Which lines of the data below hold "down"? Copy each of them.

> _Stored data_
○ ○ ○ ○ ○

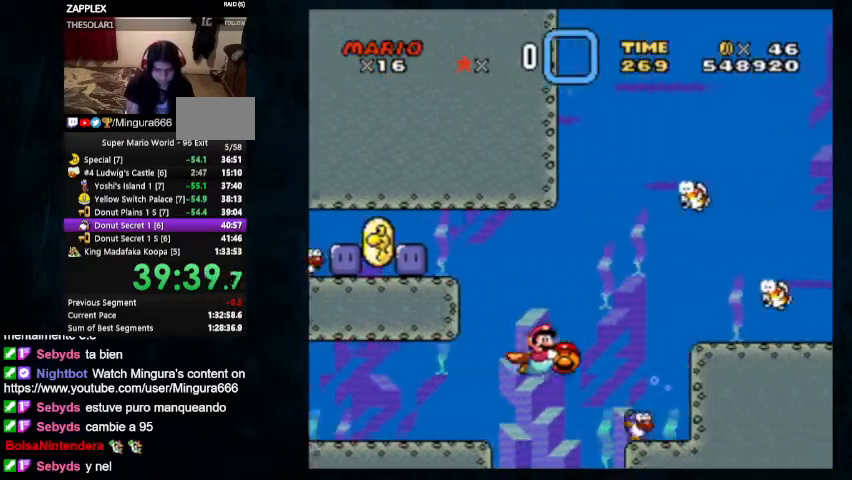
{"buttons": ["X", "Y", "DPAD_UP", "DPAD_RIGHT"], "events": [[200, "DPAD_LEFT", "down"], [300, "DPAD_LEFT", "up"], [500, "X", "down"]]}
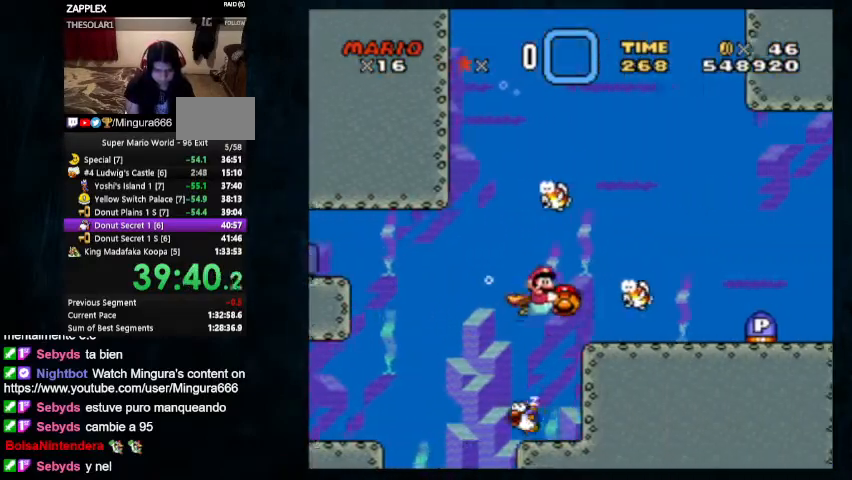
{"buttons": ["DPAD_RIGHT"], "events": [[67, "DPAD_UP", "up"], [133, "X", "up"], [467, "Y", "up"]]}
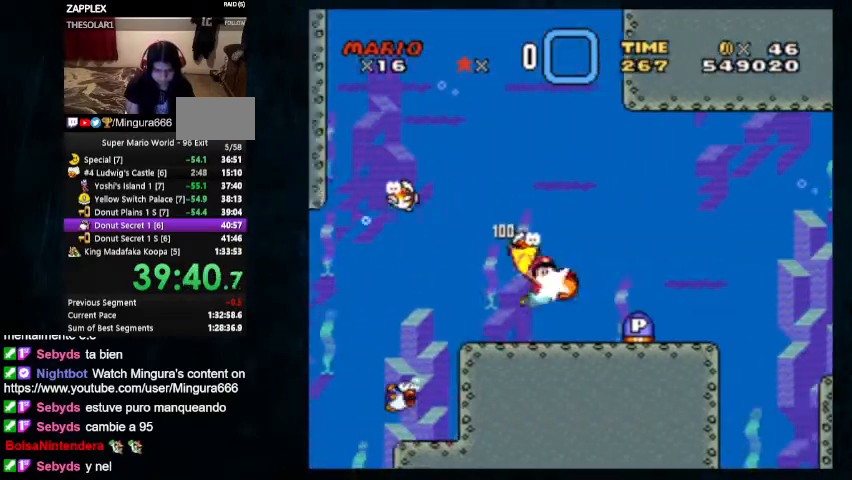
{"buttons": ["Y", "DPAD_RIGHT"], "events": [[67, "Y", "down"]]}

○ ○ ○ ○ ○

> _Completed exercise_
{"buttons": ["X", "Y", "DPAD_UP", "DPAD_RIGHT"], "events": [[200, "DPAD_LEFT", "down"], [300, "DPAD_LEFT", "up"], [500, "X", "down"]]}
{"buttons": ["Y", "DPAD_RIGHT"], "events": [[67, "Y", "down"]]}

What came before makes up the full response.